Monday, October 09, 2006

Rize up and Krump

Ms. Write Again Soon, thirsty for something to distract herself from her drunken weekend, has pointed out to me that the WP had a review of a performance by Tommy and the Hip Hop Clowns on Saturday which I caught with Ms. Blue Like Mine and TraniLuver. I do want to talk more about all the great concerts I've been to, so I guess this is a good time to cover something I've just been to.

Sadly, I'm not sure I can be even as nice as Sarah Kaufman in her review, which opened:

You can't be down on Tommy the Clown. I mean, it's almost enough that he wears a rainbow wig the size of a cumulus cloud, a signature look of candy-colored puffiness that telegraphs warm and fuzzy love.

But not only does Tommy dress like a child's dream of fun, with the hair and the face paint and the baggy, spangly clothes (and a few sleight-of-hand tricks up his big sleeves), he's the role model for kids who need it most. Nearly 15 years ago, Tommy the Clown, ne Thomas Johnson, grew his hip-hop-centric birthday-party act into the dance phenomenon known as krumping. He'd invite the kids he'd meet in the worst parts of Los Angeles, where he was based, to turn away from violence and join him in dancing their aggressions away. As krumping grew, with its blend of hip-hop and b-boy (break dance) moves and an added jolt of fierce emotional release, Tommy became a benevolent godfather to prospective gangbangers, offering his "crew" as an alternative to South Central's Crips and Bloods.

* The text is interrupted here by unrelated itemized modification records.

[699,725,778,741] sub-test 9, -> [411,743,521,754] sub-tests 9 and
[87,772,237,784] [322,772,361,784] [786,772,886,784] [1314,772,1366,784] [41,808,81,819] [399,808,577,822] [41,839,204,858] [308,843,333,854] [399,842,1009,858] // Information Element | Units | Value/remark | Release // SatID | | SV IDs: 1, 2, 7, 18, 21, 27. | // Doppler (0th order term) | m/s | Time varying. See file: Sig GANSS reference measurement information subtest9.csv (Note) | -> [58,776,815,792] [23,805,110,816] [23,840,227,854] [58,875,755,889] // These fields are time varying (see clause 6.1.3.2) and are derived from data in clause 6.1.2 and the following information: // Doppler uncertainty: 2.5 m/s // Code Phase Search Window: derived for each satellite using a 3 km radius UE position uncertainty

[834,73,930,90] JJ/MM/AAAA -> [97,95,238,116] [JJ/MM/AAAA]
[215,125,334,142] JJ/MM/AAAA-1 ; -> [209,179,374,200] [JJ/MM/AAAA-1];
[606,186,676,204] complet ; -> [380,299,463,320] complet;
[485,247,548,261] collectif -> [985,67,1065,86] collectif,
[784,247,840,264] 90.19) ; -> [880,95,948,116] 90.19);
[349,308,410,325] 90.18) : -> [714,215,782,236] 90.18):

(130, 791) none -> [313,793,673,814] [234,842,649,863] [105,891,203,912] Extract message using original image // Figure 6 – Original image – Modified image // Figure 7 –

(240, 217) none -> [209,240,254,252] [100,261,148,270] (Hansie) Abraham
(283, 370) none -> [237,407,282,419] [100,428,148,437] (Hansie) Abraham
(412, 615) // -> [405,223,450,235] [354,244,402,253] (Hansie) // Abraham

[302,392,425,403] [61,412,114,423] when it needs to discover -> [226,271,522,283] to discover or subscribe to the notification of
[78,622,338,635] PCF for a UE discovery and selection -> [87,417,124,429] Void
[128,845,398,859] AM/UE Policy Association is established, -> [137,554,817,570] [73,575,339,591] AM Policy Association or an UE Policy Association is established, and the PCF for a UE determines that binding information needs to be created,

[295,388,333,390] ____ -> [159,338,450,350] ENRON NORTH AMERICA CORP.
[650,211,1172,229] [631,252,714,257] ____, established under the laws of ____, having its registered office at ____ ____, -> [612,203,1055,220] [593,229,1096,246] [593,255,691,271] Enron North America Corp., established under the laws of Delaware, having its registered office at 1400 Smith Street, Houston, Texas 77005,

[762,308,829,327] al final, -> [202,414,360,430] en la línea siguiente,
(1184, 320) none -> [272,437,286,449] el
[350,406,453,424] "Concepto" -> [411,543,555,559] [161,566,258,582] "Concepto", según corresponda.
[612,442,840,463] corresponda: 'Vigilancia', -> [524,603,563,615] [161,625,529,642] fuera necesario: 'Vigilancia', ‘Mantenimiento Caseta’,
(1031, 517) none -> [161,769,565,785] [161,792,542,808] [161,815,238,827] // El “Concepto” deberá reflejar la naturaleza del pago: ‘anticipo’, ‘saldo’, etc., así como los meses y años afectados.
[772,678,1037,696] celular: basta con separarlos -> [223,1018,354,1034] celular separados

She goes on to discuss how Tommy's Hip Hop Clowns spawned dozens of offshoot dance crews, and perhaps that is where Tommy rubbed me a bit the wrong way. Don't get me wrong, I am a huge fan of both what he started, and the stunning and intense dancing itself.

On the first, the performance was dead-on. I forgave him (almost) for the preaching and praying, and was happy to pay the impressive $50 admission for orchestra seats to support his cause. What he has done for a legion of youth was and is wonderful.

As for the dancing itself, I'm content to turn back to seeing Rize again, which captures the mood, energy, and emotion stunningly. Where David LaChappelle has always had a knack at making succulent pop images and music videos, dripping with excess, he's not much of a documentarian. I left the movie riveted, but asking fundamental questions ("So, if I drove through South Central, would everyone have face paint on?") that left me wishing PBS or NPR had given him a hand.

Still, Rize remains high on my list of movies for those seeking to expand their cultural literacy by exposure to that which is far from familiar. Plus it is highly entertaining and beautiful to watch.

Thankfully, Tommy saved the show with the second half, which finally took on some air of a performance, recreating a Battle Zone dance-off originally done in LA. Finally, the Hip Hop Clowns had a chance to really strut. The audience played in well, and I can only imagine it would have been better if the house were packed.

My favorite, of course, was Casper, the one white member of the group. He was attractive, playful, and above all else very good at his trade. [I think this is him on youtube.] And of course, it brought back memories of the battle dancing we (and La on a Stick) were such fans of at Nation before it closed its doors.

Tommy's attempt to tell the story of Krumping (and of his dancers) ultimately failed. As the self-appointed founder and leader of the movement, he walks the line of too much self-praise that skews his perspective. I can't say I know any better, because Rize was equally weak in that regard.

This was apparently their first performance on the road. Hopefully they will have a chance to turn their show into what it really needs to be--a fully entertaining performance. A better choice of venues (Strathmore as a modern performance hall is a bit snobby for what they were trying to accomplish; and Bethesda, the lap of posh, shouldn't be the crowds they are seeking to entertain), more affordable tickets, and some better community outreach could go a long way.

Until Nation has an adequate replacement, if interested, check out the movie (or perhaps my Halloween costume).

This has nothing to do with krump, but how about traveling to Egypt (super-ancient momuments, culture, desert)? Thailand (food, culture, beachs)? Chile (Navy boy S.O. said it was a lovely country and the whores were nice)?